L'activité de son exploitation suffit aujourd'hui à faire face à cet emprunt et à le faire vivre. A l'année, il indique produire 1,8 tonnes de carottes, 2,5 tonnes de pommes de terre, 800 kg de tomates, autant de courgettes et près de 2.500 pieds de salades. L'ensemble lui permet de générer un chiffre d'affaires global de 35.000 euros. Si les chiffres paraissent modestes à l'échelle d'exploitations plus classiques, sa grande satisfaction aujourd'hui est de se verser un salaire mensuel de 1.500 euros, généré par la vente de sa production, et de vivre selon ses valeurs.

"Je travaille plus d'heures qu'avant mais j'ai aussi plus de liberté et ça, ça n'a pas de prix", ajoute-il. "Avant, j'avais plus de temps pour le bénévolat, au club de vélo, j'ai moins le temps maintenant. C'est une autre étape de ma vie."

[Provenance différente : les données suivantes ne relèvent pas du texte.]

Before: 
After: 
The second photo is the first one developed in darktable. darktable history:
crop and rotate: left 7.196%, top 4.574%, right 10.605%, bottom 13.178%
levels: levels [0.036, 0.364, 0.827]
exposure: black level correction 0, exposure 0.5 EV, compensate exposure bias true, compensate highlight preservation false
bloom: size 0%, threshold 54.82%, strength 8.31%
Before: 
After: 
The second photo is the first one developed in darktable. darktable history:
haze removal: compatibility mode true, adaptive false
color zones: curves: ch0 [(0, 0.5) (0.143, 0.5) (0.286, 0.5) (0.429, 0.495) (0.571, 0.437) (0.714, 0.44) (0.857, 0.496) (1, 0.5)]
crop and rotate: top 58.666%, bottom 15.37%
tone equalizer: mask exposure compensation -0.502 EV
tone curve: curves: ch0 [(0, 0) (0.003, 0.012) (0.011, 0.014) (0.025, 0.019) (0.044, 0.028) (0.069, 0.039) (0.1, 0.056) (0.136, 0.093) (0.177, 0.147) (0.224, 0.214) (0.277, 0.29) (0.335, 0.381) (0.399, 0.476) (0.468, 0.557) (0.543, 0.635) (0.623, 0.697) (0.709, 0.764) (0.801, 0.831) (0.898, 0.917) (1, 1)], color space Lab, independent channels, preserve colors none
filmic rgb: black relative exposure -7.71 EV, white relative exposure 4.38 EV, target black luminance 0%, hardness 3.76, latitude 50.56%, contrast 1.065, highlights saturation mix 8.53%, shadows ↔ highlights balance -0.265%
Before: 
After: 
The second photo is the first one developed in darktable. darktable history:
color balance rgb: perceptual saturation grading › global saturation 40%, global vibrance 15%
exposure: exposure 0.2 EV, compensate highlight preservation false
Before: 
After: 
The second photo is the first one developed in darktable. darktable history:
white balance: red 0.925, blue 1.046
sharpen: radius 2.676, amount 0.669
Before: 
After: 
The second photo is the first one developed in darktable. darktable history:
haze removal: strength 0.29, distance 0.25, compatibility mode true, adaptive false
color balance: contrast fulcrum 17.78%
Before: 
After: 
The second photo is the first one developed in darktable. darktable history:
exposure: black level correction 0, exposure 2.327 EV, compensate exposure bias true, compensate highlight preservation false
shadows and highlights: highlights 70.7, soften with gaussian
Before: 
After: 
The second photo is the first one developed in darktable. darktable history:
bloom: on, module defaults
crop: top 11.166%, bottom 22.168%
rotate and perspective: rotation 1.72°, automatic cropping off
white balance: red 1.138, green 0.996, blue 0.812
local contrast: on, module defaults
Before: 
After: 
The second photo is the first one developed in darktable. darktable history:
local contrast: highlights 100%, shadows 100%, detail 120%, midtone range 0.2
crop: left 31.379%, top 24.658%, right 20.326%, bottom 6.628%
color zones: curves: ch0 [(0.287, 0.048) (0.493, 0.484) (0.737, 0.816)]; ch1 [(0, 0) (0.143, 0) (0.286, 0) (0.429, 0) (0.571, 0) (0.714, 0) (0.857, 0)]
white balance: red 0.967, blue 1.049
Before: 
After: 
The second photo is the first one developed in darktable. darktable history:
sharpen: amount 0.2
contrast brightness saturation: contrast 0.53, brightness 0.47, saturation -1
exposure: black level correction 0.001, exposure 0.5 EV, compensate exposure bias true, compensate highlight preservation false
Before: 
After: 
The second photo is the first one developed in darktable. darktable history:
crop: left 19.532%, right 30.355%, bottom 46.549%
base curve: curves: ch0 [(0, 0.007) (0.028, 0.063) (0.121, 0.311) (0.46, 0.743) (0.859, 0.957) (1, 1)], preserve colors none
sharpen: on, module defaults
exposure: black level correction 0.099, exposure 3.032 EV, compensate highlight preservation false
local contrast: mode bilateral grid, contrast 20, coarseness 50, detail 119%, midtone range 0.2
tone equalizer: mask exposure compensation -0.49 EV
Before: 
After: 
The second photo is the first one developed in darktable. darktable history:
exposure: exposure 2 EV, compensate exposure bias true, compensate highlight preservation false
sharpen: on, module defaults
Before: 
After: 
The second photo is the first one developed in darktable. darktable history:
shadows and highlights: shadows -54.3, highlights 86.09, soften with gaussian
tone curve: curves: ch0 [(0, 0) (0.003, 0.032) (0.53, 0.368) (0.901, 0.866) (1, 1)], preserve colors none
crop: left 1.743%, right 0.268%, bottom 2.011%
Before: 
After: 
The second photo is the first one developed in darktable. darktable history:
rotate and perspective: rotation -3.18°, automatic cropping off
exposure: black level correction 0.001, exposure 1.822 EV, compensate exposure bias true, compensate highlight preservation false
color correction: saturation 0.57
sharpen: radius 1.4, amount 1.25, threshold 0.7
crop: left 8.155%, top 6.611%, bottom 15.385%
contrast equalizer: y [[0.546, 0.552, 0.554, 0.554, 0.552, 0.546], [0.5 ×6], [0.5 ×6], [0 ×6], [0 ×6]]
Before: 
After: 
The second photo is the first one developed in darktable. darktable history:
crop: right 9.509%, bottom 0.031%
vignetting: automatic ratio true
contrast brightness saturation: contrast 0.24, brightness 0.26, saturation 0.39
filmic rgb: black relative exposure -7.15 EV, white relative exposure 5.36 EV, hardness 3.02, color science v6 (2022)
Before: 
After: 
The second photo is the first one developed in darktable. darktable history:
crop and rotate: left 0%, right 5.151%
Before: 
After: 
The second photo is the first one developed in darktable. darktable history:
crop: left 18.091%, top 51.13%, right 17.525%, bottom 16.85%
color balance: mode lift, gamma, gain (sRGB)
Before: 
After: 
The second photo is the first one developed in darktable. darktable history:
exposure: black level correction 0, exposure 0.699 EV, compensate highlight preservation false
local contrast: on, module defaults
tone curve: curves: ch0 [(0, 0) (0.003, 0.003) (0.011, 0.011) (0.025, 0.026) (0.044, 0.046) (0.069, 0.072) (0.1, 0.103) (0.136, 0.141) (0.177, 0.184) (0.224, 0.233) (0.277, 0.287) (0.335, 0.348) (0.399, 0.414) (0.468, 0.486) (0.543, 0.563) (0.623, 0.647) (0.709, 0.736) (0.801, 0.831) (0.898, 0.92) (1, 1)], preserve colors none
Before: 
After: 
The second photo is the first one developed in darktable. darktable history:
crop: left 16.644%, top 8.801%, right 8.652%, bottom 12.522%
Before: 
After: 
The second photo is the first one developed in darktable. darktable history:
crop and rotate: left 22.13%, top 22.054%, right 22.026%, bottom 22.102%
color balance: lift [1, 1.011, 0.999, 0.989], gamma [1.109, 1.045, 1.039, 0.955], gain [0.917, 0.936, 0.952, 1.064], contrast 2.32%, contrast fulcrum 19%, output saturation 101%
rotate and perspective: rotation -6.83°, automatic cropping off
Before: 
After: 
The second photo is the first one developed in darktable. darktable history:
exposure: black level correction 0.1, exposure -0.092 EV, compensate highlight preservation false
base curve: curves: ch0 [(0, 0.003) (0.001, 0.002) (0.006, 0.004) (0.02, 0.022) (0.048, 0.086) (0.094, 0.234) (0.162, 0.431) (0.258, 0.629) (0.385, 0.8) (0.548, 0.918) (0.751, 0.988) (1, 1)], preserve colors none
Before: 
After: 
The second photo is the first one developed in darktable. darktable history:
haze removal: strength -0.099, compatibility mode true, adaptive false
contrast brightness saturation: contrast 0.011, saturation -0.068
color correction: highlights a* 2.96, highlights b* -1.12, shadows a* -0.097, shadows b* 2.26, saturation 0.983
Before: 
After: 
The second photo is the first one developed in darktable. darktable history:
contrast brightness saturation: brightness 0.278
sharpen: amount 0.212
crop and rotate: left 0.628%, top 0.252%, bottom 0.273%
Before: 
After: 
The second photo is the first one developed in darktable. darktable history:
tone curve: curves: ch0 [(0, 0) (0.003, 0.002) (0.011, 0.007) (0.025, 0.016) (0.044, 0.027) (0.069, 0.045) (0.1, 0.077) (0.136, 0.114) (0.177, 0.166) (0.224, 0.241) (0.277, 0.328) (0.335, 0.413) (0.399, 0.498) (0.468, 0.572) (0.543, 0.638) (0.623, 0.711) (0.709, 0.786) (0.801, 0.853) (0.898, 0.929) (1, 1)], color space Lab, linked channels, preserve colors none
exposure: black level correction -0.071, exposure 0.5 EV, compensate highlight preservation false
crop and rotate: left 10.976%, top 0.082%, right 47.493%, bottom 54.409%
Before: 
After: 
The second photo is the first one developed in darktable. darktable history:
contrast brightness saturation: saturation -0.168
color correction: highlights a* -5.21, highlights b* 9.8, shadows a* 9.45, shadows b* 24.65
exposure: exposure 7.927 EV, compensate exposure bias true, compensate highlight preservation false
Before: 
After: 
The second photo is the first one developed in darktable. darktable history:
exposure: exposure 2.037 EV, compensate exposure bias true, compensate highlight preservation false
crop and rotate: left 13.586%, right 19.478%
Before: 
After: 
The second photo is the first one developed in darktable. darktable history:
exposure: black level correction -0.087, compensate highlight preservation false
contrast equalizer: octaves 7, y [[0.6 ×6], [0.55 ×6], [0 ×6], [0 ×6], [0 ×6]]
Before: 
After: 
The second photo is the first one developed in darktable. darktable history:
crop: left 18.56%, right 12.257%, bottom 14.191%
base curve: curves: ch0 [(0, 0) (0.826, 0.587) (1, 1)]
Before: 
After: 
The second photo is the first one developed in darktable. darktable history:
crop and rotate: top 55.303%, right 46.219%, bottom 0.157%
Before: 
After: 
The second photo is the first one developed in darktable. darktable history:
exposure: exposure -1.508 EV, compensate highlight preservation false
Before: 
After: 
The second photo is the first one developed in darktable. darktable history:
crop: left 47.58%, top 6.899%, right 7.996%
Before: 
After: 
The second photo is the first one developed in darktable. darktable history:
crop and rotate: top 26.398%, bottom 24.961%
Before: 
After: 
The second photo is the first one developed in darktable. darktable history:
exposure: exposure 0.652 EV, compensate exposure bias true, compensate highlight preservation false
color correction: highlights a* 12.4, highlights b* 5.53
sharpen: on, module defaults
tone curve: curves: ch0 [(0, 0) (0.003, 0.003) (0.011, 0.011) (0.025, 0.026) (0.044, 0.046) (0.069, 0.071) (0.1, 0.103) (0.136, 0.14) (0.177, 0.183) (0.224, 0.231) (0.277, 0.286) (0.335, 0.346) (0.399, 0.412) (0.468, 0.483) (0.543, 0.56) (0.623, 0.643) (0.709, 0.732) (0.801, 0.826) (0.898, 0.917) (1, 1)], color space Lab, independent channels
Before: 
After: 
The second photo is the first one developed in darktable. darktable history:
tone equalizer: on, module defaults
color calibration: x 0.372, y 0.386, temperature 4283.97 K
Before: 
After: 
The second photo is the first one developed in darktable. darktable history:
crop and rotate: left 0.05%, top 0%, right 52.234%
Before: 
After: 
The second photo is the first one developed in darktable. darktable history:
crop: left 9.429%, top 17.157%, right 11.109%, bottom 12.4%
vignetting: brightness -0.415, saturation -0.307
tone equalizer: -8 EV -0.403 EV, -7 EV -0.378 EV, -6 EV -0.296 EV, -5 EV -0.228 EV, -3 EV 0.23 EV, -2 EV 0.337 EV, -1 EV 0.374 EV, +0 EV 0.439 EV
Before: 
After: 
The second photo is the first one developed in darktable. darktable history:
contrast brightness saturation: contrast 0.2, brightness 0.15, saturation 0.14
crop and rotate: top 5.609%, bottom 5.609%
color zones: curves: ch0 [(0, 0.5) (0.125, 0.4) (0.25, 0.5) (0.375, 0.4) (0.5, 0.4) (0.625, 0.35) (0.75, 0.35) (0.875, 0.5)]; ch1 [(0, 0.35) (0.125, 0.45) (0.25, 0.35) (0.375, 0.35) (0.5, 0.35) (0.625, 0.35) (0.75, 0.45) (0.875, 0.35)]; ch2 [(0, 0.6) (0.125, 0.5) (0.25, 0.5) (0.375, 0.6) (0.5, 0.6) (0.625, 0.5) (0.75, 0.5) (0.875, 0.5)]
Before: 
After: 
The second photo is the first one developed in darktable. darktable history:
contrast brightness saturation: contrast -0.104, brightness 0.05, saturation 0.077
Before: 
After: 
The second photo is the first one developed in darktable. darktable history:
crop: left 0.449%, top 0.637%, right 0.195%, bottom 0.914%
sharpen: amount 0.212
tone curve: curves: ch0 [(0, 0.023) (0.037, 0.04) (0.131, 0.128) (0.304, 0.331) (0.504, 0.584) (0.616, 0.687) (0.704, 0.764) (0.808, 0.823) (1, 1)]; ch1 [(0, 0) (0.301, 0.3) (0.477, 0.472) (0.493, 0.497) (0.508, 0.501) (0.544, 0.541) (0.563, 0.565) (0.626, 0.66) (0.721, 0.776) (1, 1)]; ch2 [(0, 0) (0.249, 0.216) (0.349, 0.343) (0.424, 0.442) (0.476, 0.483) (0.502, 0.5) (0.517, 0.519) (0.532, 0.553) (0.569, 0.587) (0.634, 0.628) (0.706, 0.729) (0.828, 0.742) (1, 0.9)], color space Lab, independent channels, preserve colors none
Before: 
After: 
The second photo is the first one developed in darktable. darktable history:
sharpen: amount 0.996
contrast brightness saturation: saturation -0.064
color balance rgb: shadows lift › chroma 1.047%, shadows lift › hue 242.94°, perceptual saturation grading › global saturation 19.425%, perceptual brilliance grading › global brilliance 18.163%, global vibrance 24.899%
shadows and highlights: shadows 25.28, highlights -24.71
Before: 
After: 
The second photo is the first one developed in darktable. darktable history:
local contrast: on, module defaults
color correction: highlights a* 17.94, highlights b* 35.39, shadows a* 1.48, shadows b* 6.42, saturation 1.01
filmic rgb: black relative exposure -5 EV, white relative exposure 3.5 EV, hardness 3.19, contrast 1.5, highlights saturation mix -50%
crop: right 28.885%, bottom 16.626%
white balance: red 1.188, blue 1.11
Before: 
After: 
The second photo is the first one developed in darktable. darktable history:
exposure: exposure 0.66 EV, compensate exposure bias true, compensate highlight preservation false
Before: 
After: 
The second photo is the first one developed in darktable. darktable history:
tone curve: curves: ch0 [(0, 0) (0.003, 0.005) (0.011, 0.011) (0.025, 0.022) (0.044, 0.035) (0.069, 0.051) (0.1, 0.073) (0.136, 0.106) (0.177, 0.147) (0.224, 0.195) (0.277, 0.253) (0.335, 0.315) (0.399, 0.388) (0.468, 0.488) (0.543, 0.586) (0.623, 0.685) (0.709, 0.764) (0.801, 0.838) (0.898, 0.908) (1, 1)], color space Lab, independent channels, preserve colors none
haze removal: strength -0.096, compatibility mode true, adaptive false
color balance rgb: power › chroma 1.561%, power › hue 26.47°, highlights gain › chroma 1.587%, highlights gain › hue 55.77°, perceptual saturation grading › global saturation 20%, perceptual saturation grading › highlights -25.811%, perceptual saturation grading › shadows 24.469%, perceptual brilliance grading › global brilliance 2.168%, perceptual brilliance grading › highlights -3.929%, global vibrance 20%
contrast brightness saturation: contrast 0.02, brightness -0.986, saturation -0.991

L'époque actuelle de l'année nécessite une vingtaine d'heures de travail à la semaine, mais il sait que dès la mi-février, l'activité va reprendre intensivement.

"Entre le 15 avril et le 15 juin, je peux travailler jusqu'à 80 ou 90 heures par semaine...! Le pic, c'est en juin avec la récolte des légumes et ensuite de nouvelles plantations."

Elie Pontonnier vient de terminer de repiquer ses plants de mâche. Sous ses serres, les carottes nouvelles et les radis sont également depuis peu en terre. Sa livraison au magasin de producteur March'Equitable est attendue le lendemain à 13h30 pour une mise en rayon avant l'ouverture aux clients.